Some optical lens ink coating machines are available in the market at present, which can realize the ink coating operation of the optical lens, but the best use effect and working efficiency cannot be achieved in the structure and use performance of the optical lens during actual use, and a plurality of defects still exist: on one hand, the traditional optical lens ink coating operation adopts a manual ink coating mode, so that the production efficiency is low, the uniformity is poor, and the quality is difficult to ensure; on the other hand, a general optical lens ink coating machine needs to drive an optical lens to rotate so as to realize peripheral ink coating, in the process, the positioning of the optical lens is unstable, the ink coating effect is easily influenced by slight shaking, and the ink coating quality is difficult to ensure.

SUMMERY OF THE UTILITY MODEL

In view of the above-mentioned drawbacks of the prior art, it is an object of the present invention to provide an optical lens inking machine for solving the problems mentioned in the background.

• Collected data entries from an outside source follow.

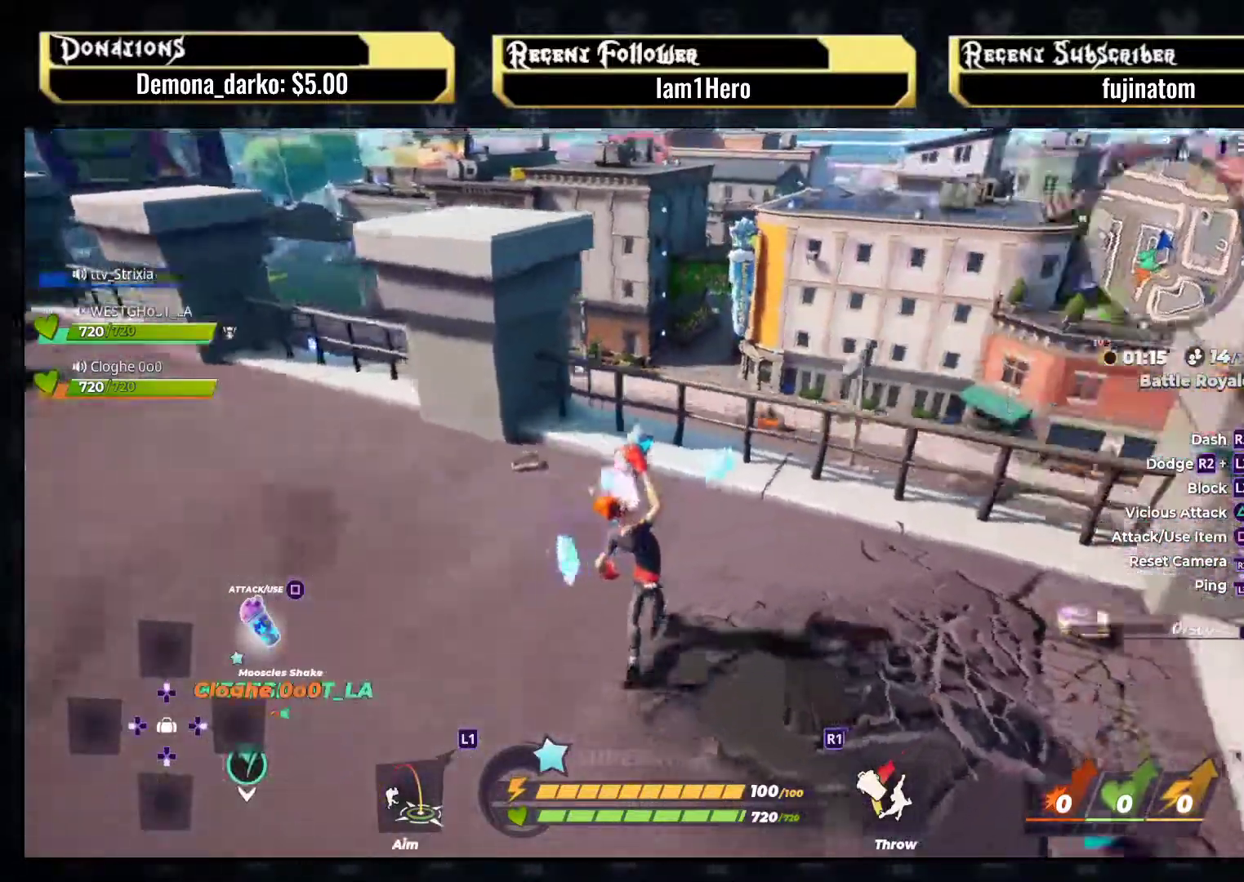
{"buttons": [], "left_stick": "up-right", "right_stick": "right", "events": [[150, "right_stick", "right"], [317, "left_stick", "up-right"]]}
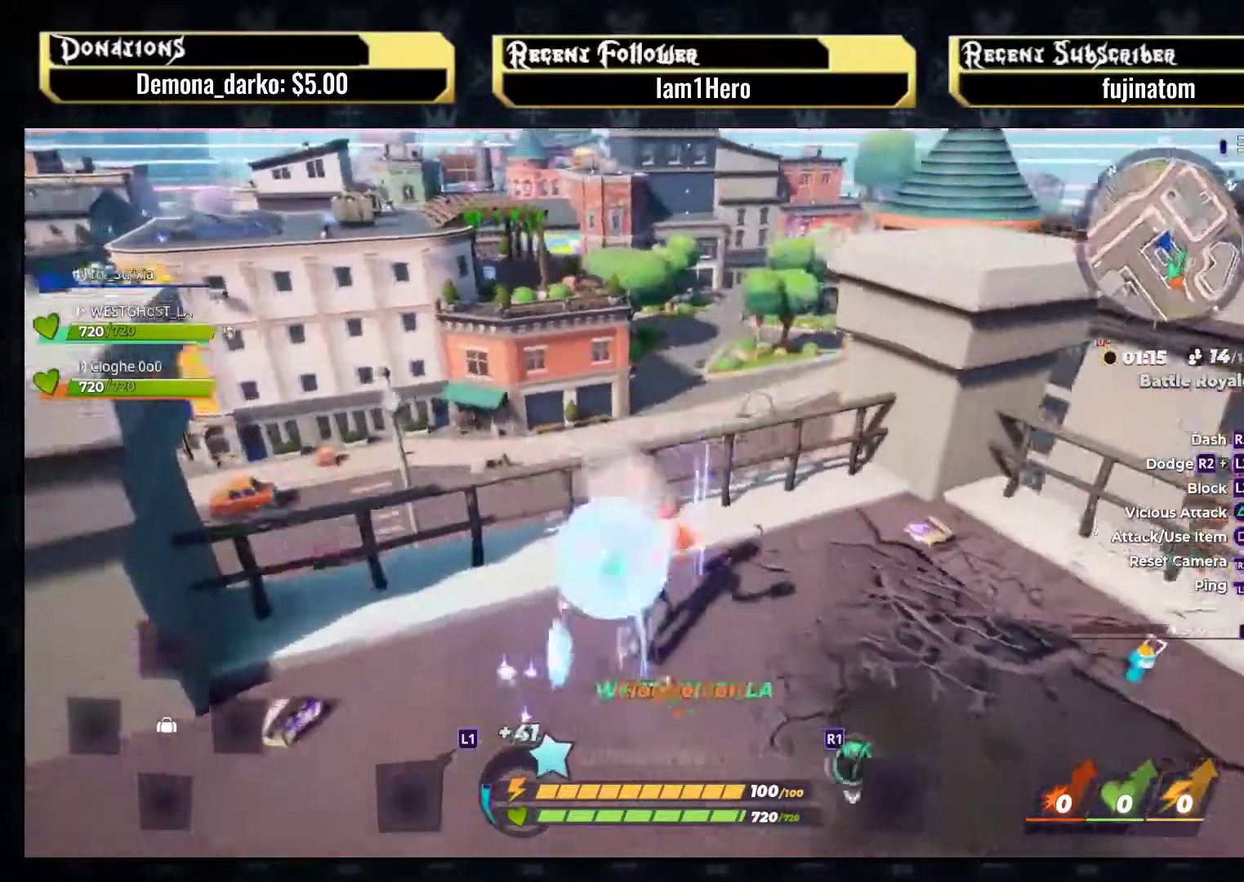
{"buttons": [], "left_stick": "up", "right_stick": "center", "events": [[433, "left_stick", "up"], [450, "right_stick", "center"]]}
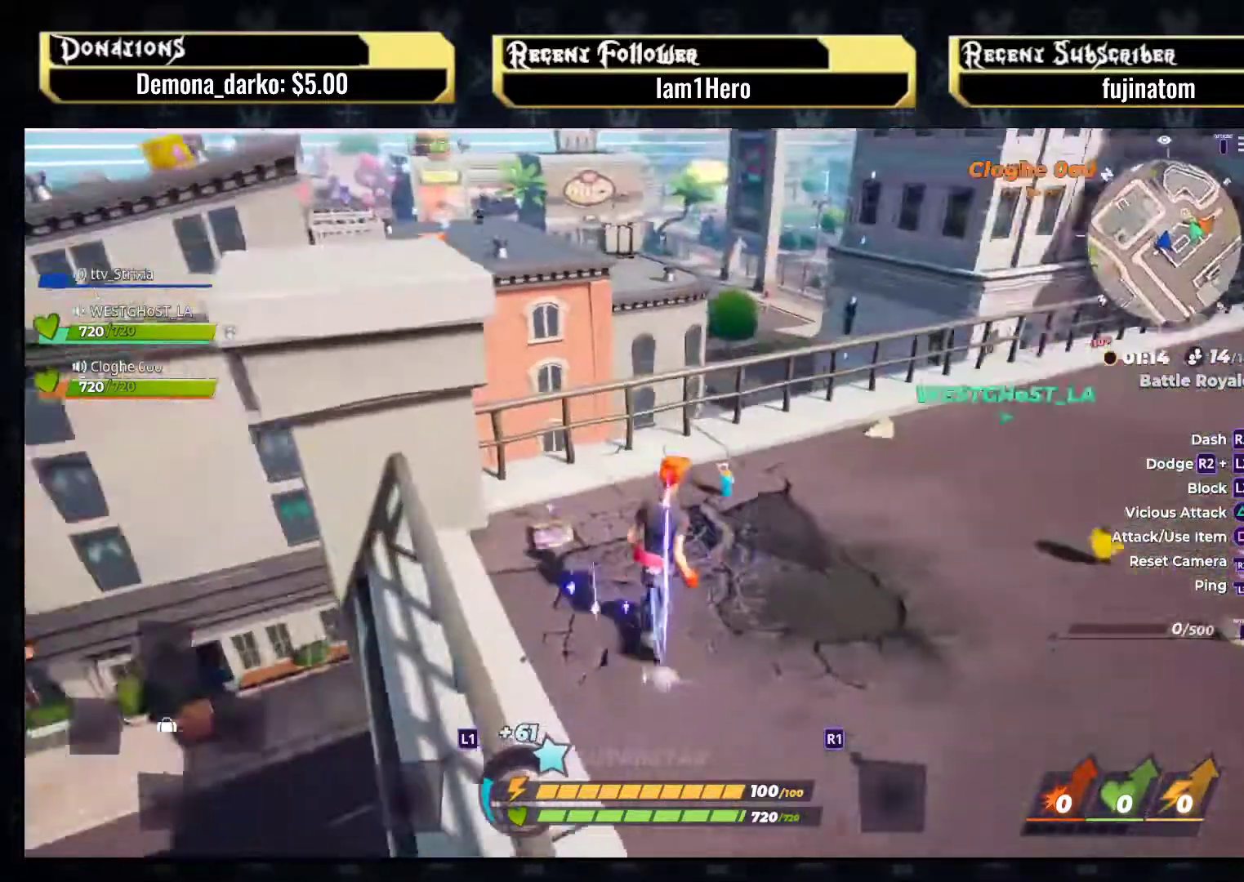
{"buttons": [], "left_stick": "center", "right_stick": "center", "events": [[33, "right_stick", "right"], [200, "right_stick", "center"], [283, "CIRCLE", "down"], [317, "left_stick", "center"], [400, "CIRCLE", "up"]]}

In order to achieve the above and other related objects, the present invention provides an optical lens ink-applying machine, which comprises a working table, an optical lens, an ink-applying box, a lens rotating mechanism, a moving feeding mechanism, a lens positioning mechanism and a visual detection mechanism, wherein the lens rotating mechanism is mounted on the working table, the optical lens is placed on the top end of the lens rotating mechanism, a set of lens positioning mechanisms is oppositely disposed on the front side and the rear side of the optical lens, the visual detection mechanism and the ink-applying box are respectively disposed on the left side and the rear side of the optical lens, and the ink-applying box is connected to the moving feeding mechanism;

the lens rotary mechanism comprises a top column, a rotary cylinder, a vacuum pump, a rotary motor, a driving gear and a driven gear, a cavity is arranged inside the top column, an adsorption port communicated with the outside is formed in the top of the cavity, the lower portion of the top column is fixedly connected into the rotary cylinder, the bottom of the rotary cylinder is rotatably connected with a rotary joint, the output end of the vacuum pump is connected with an air suction pipe, the air suction pipe is communicated with the cavity in the top column through the rotary joint, the driving gear is fixedly sleeved on an output shaft of the rotary motor, the driven gear is fixedly sleeved on the outer side of the rotary cylinder, and the driving gear is meshed with the driven gear.

Preferably, the workbench surface is fixedly provided with a connecting seat, the rotary cylinder is rotatably arranged in the connecting seat, and a rotating bearing is arranged between the outer wall of the rotary cylinder and the inner wall of the connecting seat.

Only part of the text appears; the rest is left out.